> **DATA SECTION**
────────

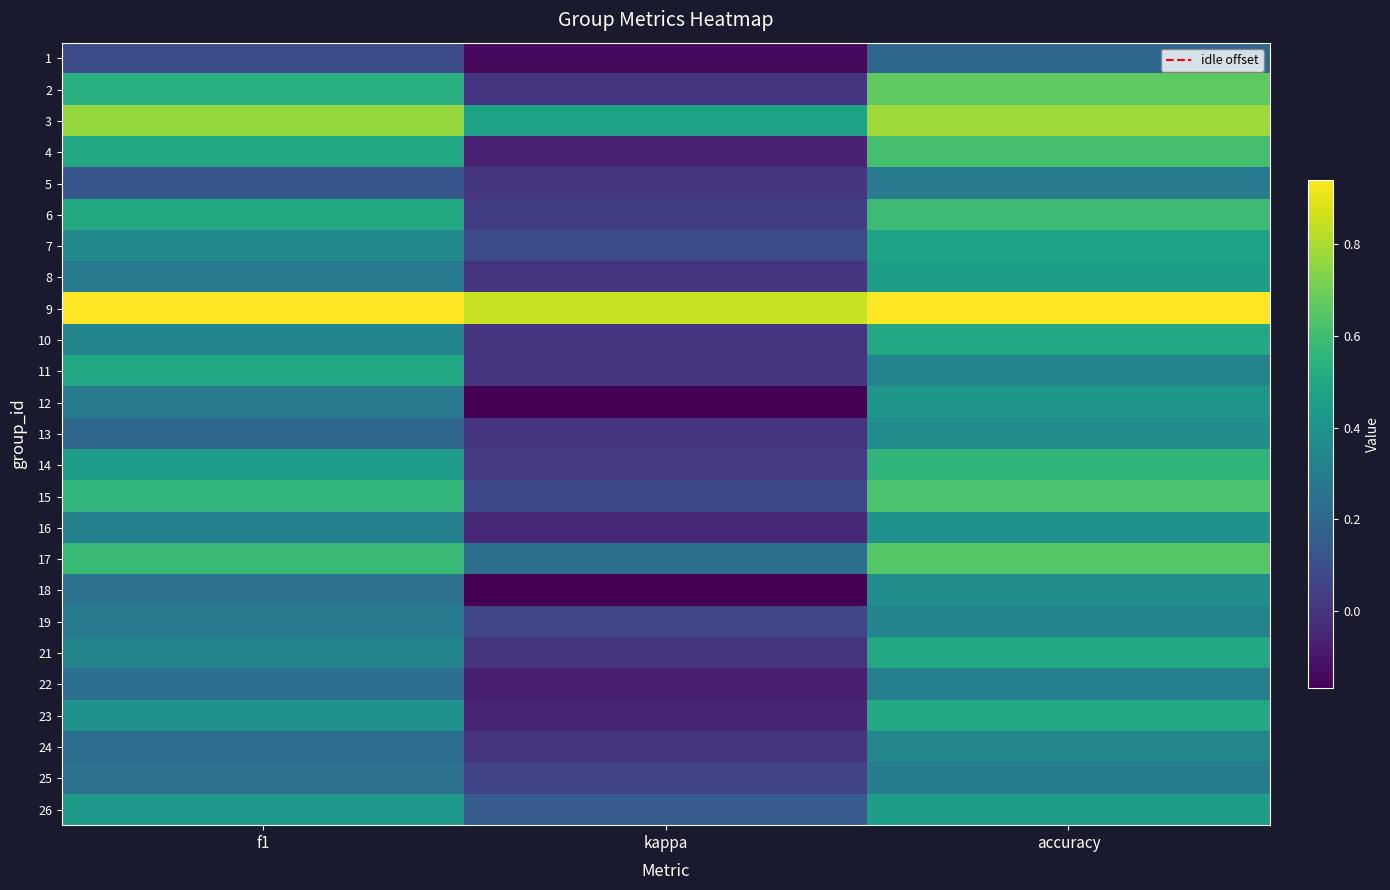

Reading left to right, what are all the values shown in this chart?

1: f1=0.1	kappa=-0.1	accuracy=0.2
2: f1=0.5	kappa=0.0	accuracy=0.7
3: f1=0.8	kappa=0.5	accuracy=0.8
4: f1=0.5	kappa=-0.1	accuracy=0.6
5: f1=0.1	kappa=0.0	accuracy=0.3
6: f1=0.5	kappa=0.0	accuracy=0.6
7: f1=0.4	kappa=0.1	accuracy=0.5
8: f1=0.3	kappa=0.0	accuracy=0.5
9: f1=0.9	kappa=0.8	accuracy=0.9
10: f1=0.3	kappa=0.0	accuracy=0.5
11: f1=0.5	kappa=0.0	accuracy=0.3
12: f1=0.3	kappa=-0.2	accuracy=0.4
13: f1=0.2	kappa=0.0	accuracy=0.4
14: f1=0.4	kappa=0.0	accuracy=0.6
15: f1=0.6	kappa=0.1	accuracy=0.6
16: f1=0.3	kappa=-0.0	accuracy=0.4
17: f1=0.6	kappa=0.2	accuracy=0.7
18: f1=0.2	kappa=-0.2	accuracy=0.4
19: f1=0.3	kappa=0.1	accuracy=0.3
21: f1=0.3	kappa=0.0	accuracy=0.5
22: f1=0.2	kappa=-0.1	accuracy=0.3
23: f1=0.4	kappa=-0.1	accuracy=0.5
24: f1=0.2	kappa=-0.0	accuracy=0.3
25: f1=0.3	kappa=0.1	accuracy=0.3
26: f1=0.4	kappa=0.2	accuracy=0.5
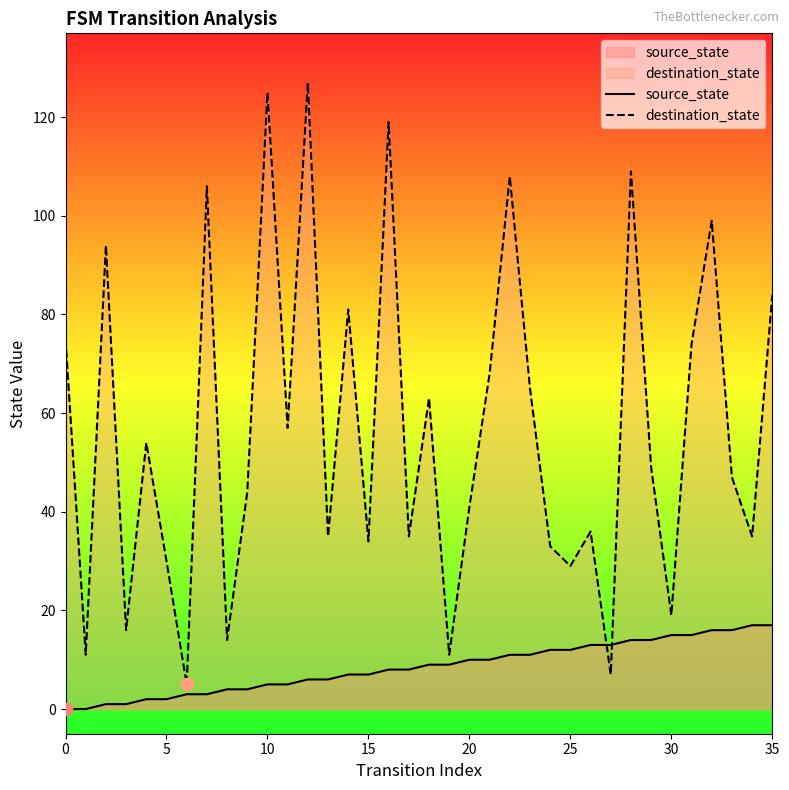

At how many categories does at least one series exceed 25?

29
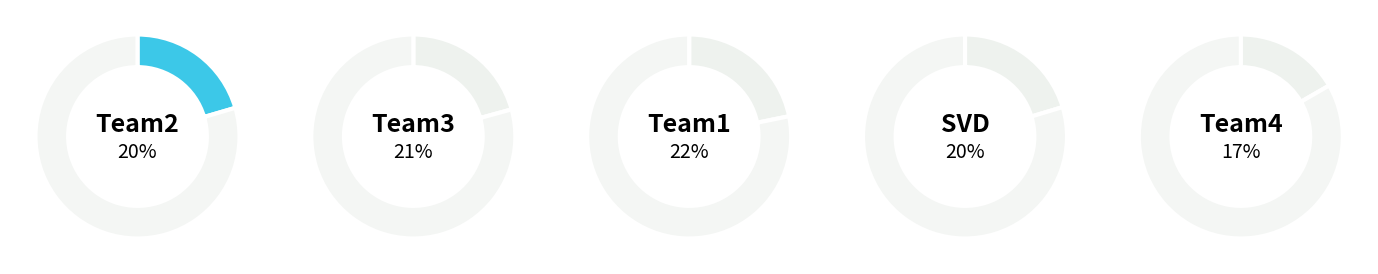

Do Team4 and SVD together represent more than half of the pie?

No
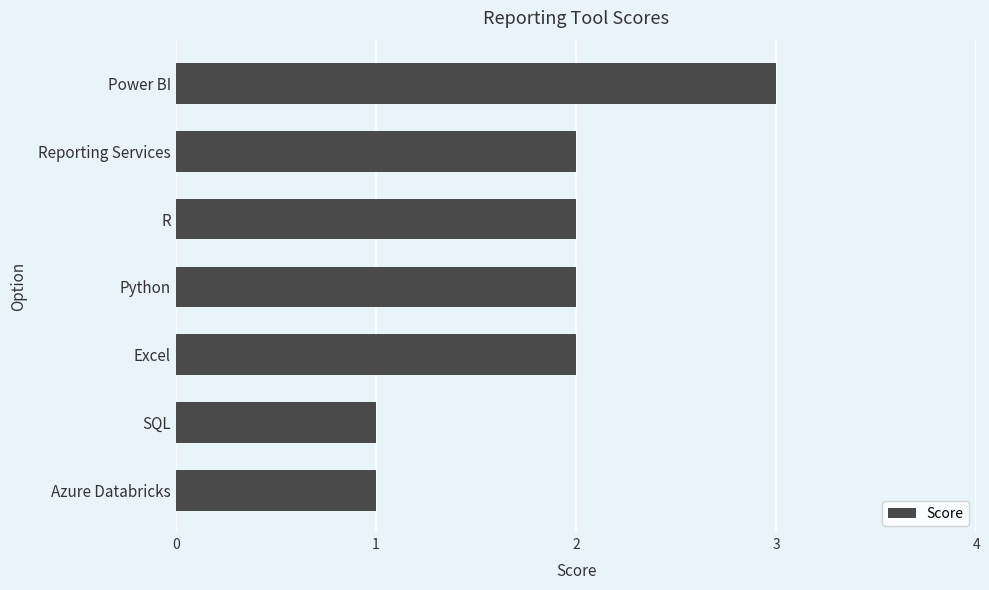

What is the sum of all values?

13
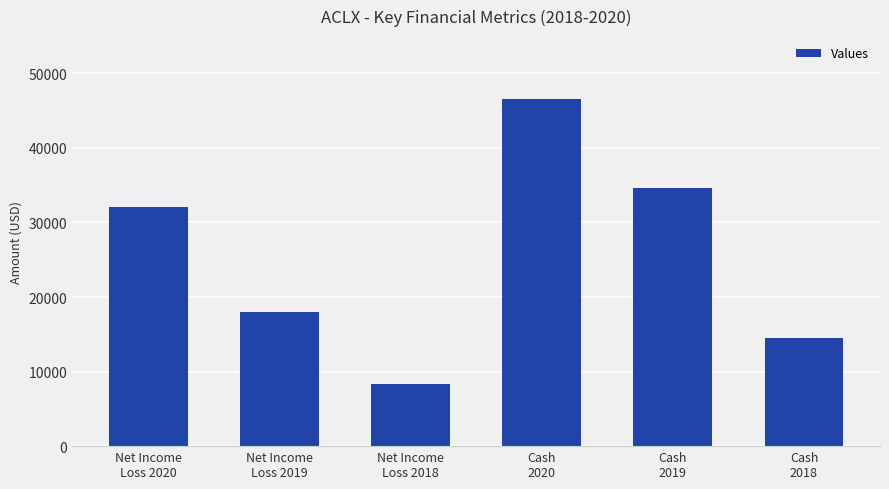

Which has a higher value, Net Income
Loss 2019 or Cash
2019?

Cash
2019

────────

Find every line in the entries above that contains the word "values", and copy each of those lines.

> **EXERCISE RESULT**
Reading left to right, what are all the values shown in this chart?
What is the sum of all values?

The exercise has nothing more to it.